The color mapping uses a logarithmic scale. This matters because frequency ratios span orders of magnitude. "Tors" at 55x overuse and "the" at 1.0x expected can't share a linear scale without one of them becoming invisible. Log scaling gives equal visual weight to 2x overuse and 0.5x underuse.

The result is a paragraph where your eye is drawn to the words that deviate. The common scaffolding disappears. The interesting words remain.

Beyond the Heatmap

Word frequency deviation is a primitive. Simple to compute, simple to visualize. But it opens doors to more complex analyses.
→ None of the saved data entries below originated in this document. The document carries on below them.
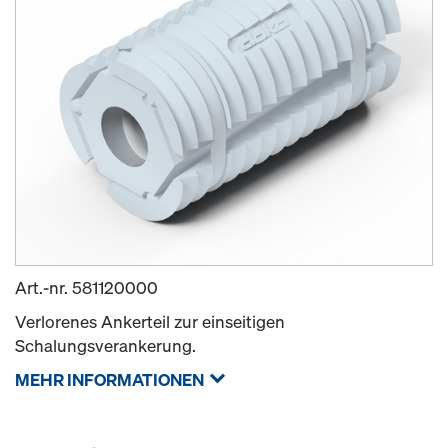
Art.-nr.
581120000
Verlorenes Ankerteil zur einseitigen
Schalungsverankerung.
MEHR INFORMATIONEN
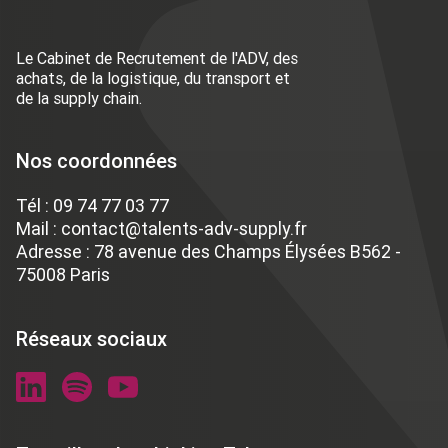
Le Cabinet de Recrutement de l'ADV, des
achats, de la logistique, du transport et
de la supply chain.
Nos coordonnées
Tél :
09 74 77 03 77
Mail :
contact@talents-adv-supply.fr
Adresse : 78 avenue des Champs Élysées B562 -
75008 Paris
Réseaux sociaux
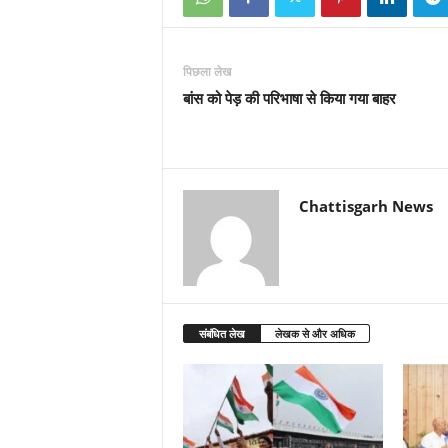
पिछला लेख
बांस को पेड़ की परिभाषा से किया गया बाहर
Chattisgarh News
संबंधित लेख
लेखक से और अधिक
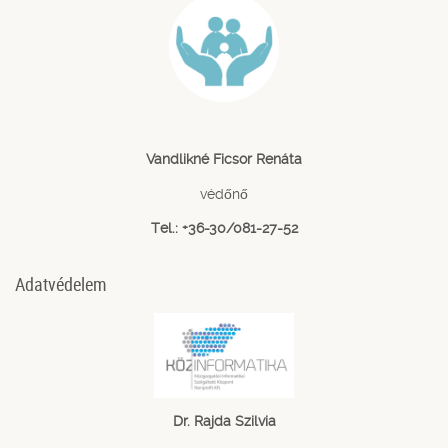
Vandlikné Ficsor Renáta
védőnő
Tel.: +36-30/081-27-52
Adatvédelem
Dr. Rajda Szilvia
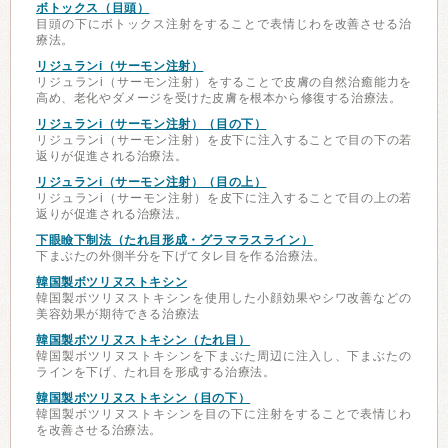
ボトックス（目頭）
目頭の下にボトックス注射をすることで表情じわを改善させる治
療法。
リジュランi（サーモン注射）
リジュランi（サーモン注射）をすることで皮膚の自然治癒能力を
高め、老化やダメージを受けた皮膚を根本から修復する治療法。
リジュランi（サーモン注射）（目の下）
リジュランi（サーモン注射）を皮下に注入することで目の下の若
返りが促進される治療法。
リジュランi（サーモン注射）（目の上）
リジュランi（サーモン注射）を皮下に注入することで目の上の若
返りが促進される治療法。
下眼瞼下制法（たれ目形成・グラマラスライン）
下まぶたの外側半分を下げてタレ目を作る治療法。
韓国製ボツリヌストキシン
韓国製ボツリヌストキシンを使用した小顔効果やシワ改善などの
美容効果が期待できる治療法
韓国製ボツリヌストキシン（たれ目）
韓国製ボツリヌストキシンを下まぶた周辺に注入し、下まぶたの
ラインを下げ、たれ目を形成する治療法。
韓国製ボツリヌストキシン（目の下）
韓国製ボツリヌストキシンを目の下に注射をすることで表情じわ
を改善させる治療法。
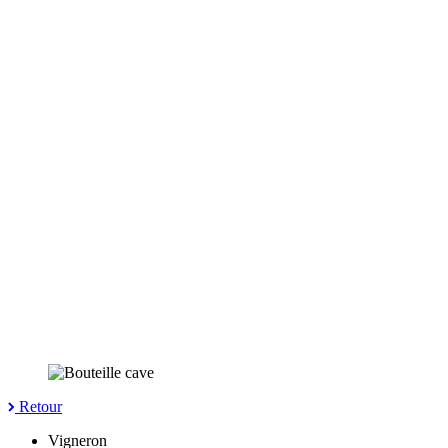
Retour
Vigneron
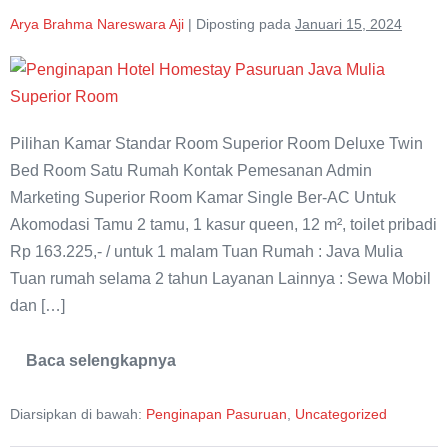
Arya Brahma Nareswara Aji
|
Diposting pada
Januari 15, 2024
Superior
Room
Java
Pilihan Kamar Standar Room Superior Room Deluxe Twin
Mulia
Bed Room Satu Rumah Kontak Pemesanan Admin
Homestay
Marketing Superior Room Kamar Single Ber-AC Untuk
Akomodasi Tamu 2 tamu, 1 kasur queen, 12 m², toilet pribadi
Rp 163.225,- / untuk 1 malam Tuan Rumah : Java Mulia
Tuan rumah selama 2 tahun Layanan Lainnya : Sewa Mobil
dan […]
Baca selengkapnya
Superior
Room
Java
Diarsipkan di bawah:
Penginapan Pasuruan
,
Uncategorized
Mulia
Homestay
Drift detection. Split a text into overlapping windows. Compute the frequency profile of each window. Compare adjacent windows using chi-squared distance. When the distance spikes, the style changed. This is how you detect ghostwriting, AI-generated insertions, or editorial interventions. The pystylometry drift demo implements exactly this, and expected_count() provides the baseline for the chi-squared computation.

Author profiling. Compute the overuse/underuse profile for an entire body of work. Which words does this author consistently overuse relative to general English? The answer is surprisingly stable across their works and surprisingly distinctive between authors.

AI detection. Large language models produce text with a characteristic frequency profile. They tend to avoid extreme overuse and extreme underuse, resulting in a suspiciously flat deviation landscape. Human writing is lumpier. The BNC baseline makes this measurable.

Readability analysis. Texts that heavily overuse low-frequency BNC words are harder to read. Not because rare words are inherently difficult, but because density of unfamiliar vocabulary increases cognitive load. The frequency profile predicts readability without any readability formula.

A Hundred Million Words Ago

The BNC was created before the web consumed English. Before texting compressed it. Before social media flattened register distinctions. It captures a version of English that was already vanishing when the corpus was sealed.

This makes it a time capsule. Not just of words, but of their frequencies, their relationships to each other, their relative commonness in a world that communicated differently.

When you compare modern text against the BNC, you're measuring distance from that world. "Tweet" and "hashtag" register as unknown. "Shall" and "whom" register as underused because modern English uses them less than 1993 English did. The corpus is a fixed point in a moving language.

That fixed point matters more now than it did a decade ago. As AI-generated text saturates the web, language models trained on their own output begin to flatten the very distributions they learned from. Early model collapse is insidious: overall benchmarks may improve while performance on edge cases quietly degrades, the model getting more "average" without obviously getting worse.

Pre-2020 corpora like the BNC become more valuable as baselines for human language patterns, not less. They capture what English looked like before generative models began smoothing its edges.